• _WRITTEN TASK_:
Summarize the lecture announcement in two sentences.

• _PASSAGE SHOWN_:
+ + + +

7th NFAPT Annual Lecture
François Vurpillot
Groupe de Physique des Matériaux,
Université et INSA de Rouen, France
Beyond Atom Mapping in Atom Probe Tomography
François Vurpillot is Professor at the University of Rouen Normandie and a researcher in the CNRS laboratory 'Groupe de Physique des Matériaux,'. He serves as the head of the Scientific Instrumentation Department. With a PhD from Rouen and post-doctoral research in Oxford, where he held a Marie Curie Fellowship, he focused on image formation with the APT instrument. Specializing in field emission and laser-induced field emission, he is a world expert in understanding the physical aspects of image formation in APT. His contributions include pioneering modeling approaches and involvement in the development of multiple generations of Atom Probe Instruments. He authored or co-authored to more than 150 publications in the field and several books and book chapters. He was elected President of the International Field Emission Society in 2021.

+ + + +

• _DATASET ROWS_:
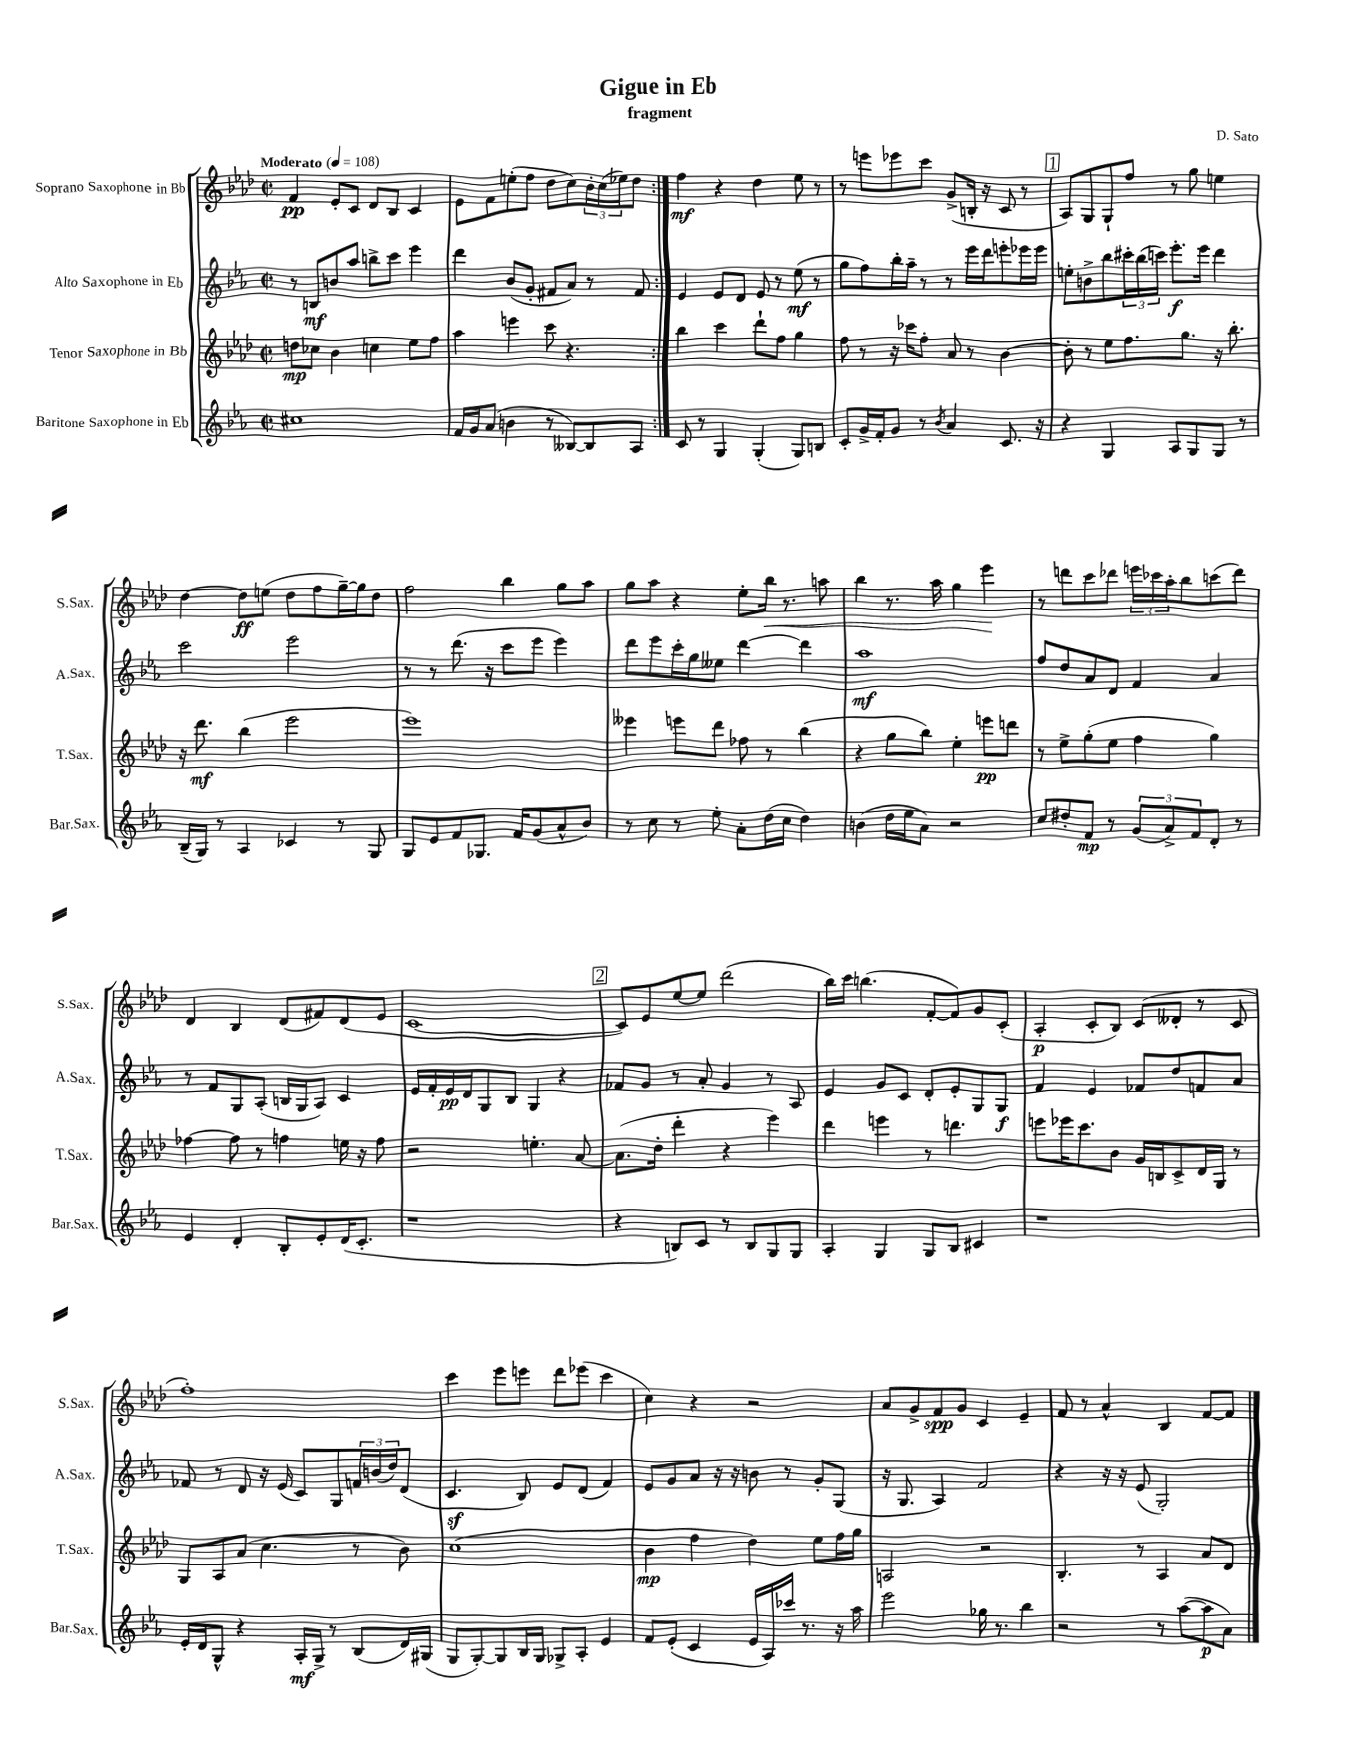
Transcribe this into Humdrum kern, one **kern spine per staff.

**kern	**kern	**kern	**kern
*staff4	*staff3	*staff2	*staff1
*clefG2	*clefG2	*clefG2	*clefG2
*k[b-e-a-]	*k[b-e-a-d-]	*k[b-e-a-]	*k[b-e-a-d-]
*M2/2	*M2/2	*M2/2	*M2/2
*met(c|)	*met(c|)	*met(c|)	*met(c|)
*MM108	*MM108	*MM108	*MM108
1cc#	8dd	8r	4f
.	8cc-	8B	.
.	4b-	8b	8e-'
.	.	8aa-	8c
.	4cc	8bb^	8d-
.	.	8ccc	8B-
.	8ee-	4eee-	4c
.	8ff	.	.
=	=	=	=
16f	4aa-	4ddd	8e-
16g	.	.	.
(8a-	.	.	8f
4b	4eee	(8b-	(8ee'
.	.	8g'	8ff
8r	8ccc	8f#	8dd-
[8B--)	4.r	8a-)	8cc)
8B--]	.	8r	24b-'
.	.	.	(24cc
.	.	.	24ee-)
8A-	.	8f#	8dd-
=:|!	=:|!	=:|!	=:|!
8c	4bb-	4e-	4ff
8r	.	.	.
4G	4ccc	8e-	4r
.	.	8d	.
(4G'	8ddd-`	8e-	4dd-
.	8ff	8r	.
8G)	4gg	(8ee-	8ee-
8B	.	8r	8r
=	=	=	=
8c'	8ff	8gg	8r
16g^	8r	8ff)	8eee
16f'	.	.	.
8g	16r	16bb-'	8eee-
.	16ccc-	16aa-~	.
8r	8ff'	8r	8ccc
8qb-	.	.	.
4a-	8a-	8r	(8g^
.	8r	16eee-	16B'
.	.	16ddd	16r
8.c	[4b-	8eee'	8c
.	.	16eee-	8r
16r	.	16eee-	.
=	=	=	=
4r	8b-']	8ee'	8A-)
.	8r	8b^	8G
4G	8ee-	8bb-	8G`
.	8.ff	24ccc#'	8ff
.	.	(24bb-	.
.	.	24ccc)	.
8A-	.	8.eee-'	8r
.	8.gg	.	.
8G	.	.	8gg
.	.	16eee-	.
8G	16r	4ddd	4ee
.	8.bb-'	.	.
8r	.	.	.
=	=	=	=
(16B-~	16r	2ccc	[4dd-
16G)	8.ddd-	.	.
8r	.	.	.
4A-	(4bb-	.	8dd-]
.	.	.	(8ee
4c-	2eee-	2eee-	8dd-
.	.	.	8ff
8r	.	.	[16gg~)
.	.	.	16gg]
8G	.	.	8dd-
=	=	=	=
8G	1eee-)	8r	2ff
8e-	.	8r	.
8f	.	(8.ddd	.
8.G-	.	.	.
.	.	16r	.
.	.	8ccc	4bb-
16f	.	.	.
(8g	.	8eee-	.
8a-^^	.	4eee-)	8gg
8b-)	.	.	8aa-
=	=	=	=
8r	4eee--	8ddd	8gg
8cc	.	8eee-	8aa-
8r	8eee	16ccc'	4r
.	.	16gg	.
8ee-'	8ddd-	8ee--	.
8a-'	8ff-	[4ddd	8ee-'
(16dd	8r	.	16bb-
16cc	.	.	8.r
4dd)	(4bb-	4ddd]	.
.	.	.	8aa
=	=	=	=
(4b	4r	1aa-	4bb-
16dd	8gg	.	8.r
16ee-	.	.	.
8a-)	8bb-)	.	.
.	.	.	16aa-
2r	4ee-'	.	4gg
.	8eee	.	4eee-
.	8ddd	.	.
=	=	=	=
8cc	8r	8ff	8r
8dd#'	8ee-^	8dd	8ddd
8f	(8gg'	8a-	8ccc
8r	8ee-	8d	8ddd-
(12g	4ff	4f	24eee
.	.	.	24ccc-
12a-^)	.	.	24aa-'
.	.	.	8bb-
12f	.	.	.
8d'	4gg)	4a-	(8ccc
8r	.	.	8ddd-)
=	=	=	=
4e-	[4ff-	8r	4d-
.	.	8f	.
4d'	8ff-]	8G	4B-
.	8r	(8A-'	.
8B-'	4ff	16B	(8d-
.	.	16G	.
8e-'	.	8A-)	8f#)
(16d	16ee	4c	(8d-
8.c'	16r	.	.
.	8ff	.	8e-
=	=	=	=
1r	2r	16e-	[1c
.	.	16f'	.
.	.	16e-	.
.	.	16d	.
.	.	8G	.
.	.	8B-	.
.	4.ee'	4G	.
.	.	4r	.
.	[8a-	.	.
=	=	=	=
4r	(8.a-]	8f-	8c])
.	.	8g	8e-
.	16dd-'	.	.
8B)	4ddd-'	8r	[8ee-
8c	.	8a-'	8ee-]
8r	4r	4g	(2ddd-
8B	.	.	.
8G	4eee-)	8r	.
8G	.	8A-	.
=	=	=	=
4A-'	4ddd-	4e-	16bb-)
.	.	.	16ccc
.	.	.	(4.bb
4G	4eee	8g	.
.	.	8c	.
8G	8r	8d'	[8f'
8B-	4.ddd	8e-'	8f])
4c#	.	8G	8g
.	.	8G	(8c'
=	=	=	=
1r	8eee	4f	4A-'
.	16eee-	.	.
.	8.ccc	.	.
.	.	4e-	8c'
.	8b-	.	8B-)
.	16g	8f-	(8c
.	16B	.	.
.	8c^	8dd	8d--'
.	16d-	8f	8r
.	16G	.	.
.	8r	8a-	8c
=	=	=	=
16e-'	8G	8f-	1ff')
16d	.	.	.
8G^^	8A-	8r	.
4r	(8a-	8d	.
.	4.cc	16r	.
.	.	(16e-	.
16A-'	.	8c)	.
16G^	.	.	.
8r	.	8G	.
(8B-	8r	24f	.
.	.	(24b	.
.	.	24dd)	.
16d)	8b-)	(8d	.
(16G#	.	.	.
=	=	=	=
8G	(1cc	4.c	4ccc
[8G')	.	.	.
8G]	.	.	8eee-
16B-	.	8B-)	8eee
16G	.	.	.
8G-^	.	8e-	8ddd-
8A-'	.	(8d	(8eee-
4e-	.	4f)	4ccc
=	=	=	=
8f	4b-	8e-	4cc)
(8e-'	.	8g	.
4c	4ff	8a-	4r
.	.	16r	.
.	.	16r	.
16e-	4dd-)	8b	2r
16A-)	.	.	.
16ccc-	.	8r	.
8.r	.	.	.
.	8ee-	8g'	.
16r	16ff	(8G	.
16aa-	16gg	.	.
=	=	=	=
2eee-	2A	16r	8a-
.	.	8.G	.
.	.	.	8g^
.	.	4A-)	8f
.	.	.	8g
16gg-	2r	2f	4c
8.r	.	.	.
4bb-	.	.	4e-~
=	=	=	=
2r	4.B-'	4r	8f
.	.	.	8r
.	.	16r	4a-^^
.	.	16r	.
.	8r	(8e-	.
8r	4A-	2G')	4B-
([8aa-	.	.	.
8aa-]	8a-	.	[8f
8a-)	8d-	.	8f]
==	==	==	==
*-	*-	*-	*-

+ + + +

• _EXERCISE ANSWER_:
The 7th NFAPT Annual Lecture, "Beyond Atom Mapping in Atom Probe Tomography," features François Vurpillot of the Groupe de Physique des Matériaux, Université et INSA de Rouen, France. A professor at the University of Rouen Normandie who heads the Scientific Instrumentation Department, he is a world expert in the physical aspects of image formation in APT, has authored or co-authored more than 150 publications, and was elected President of the International Field Emission Society in 2021.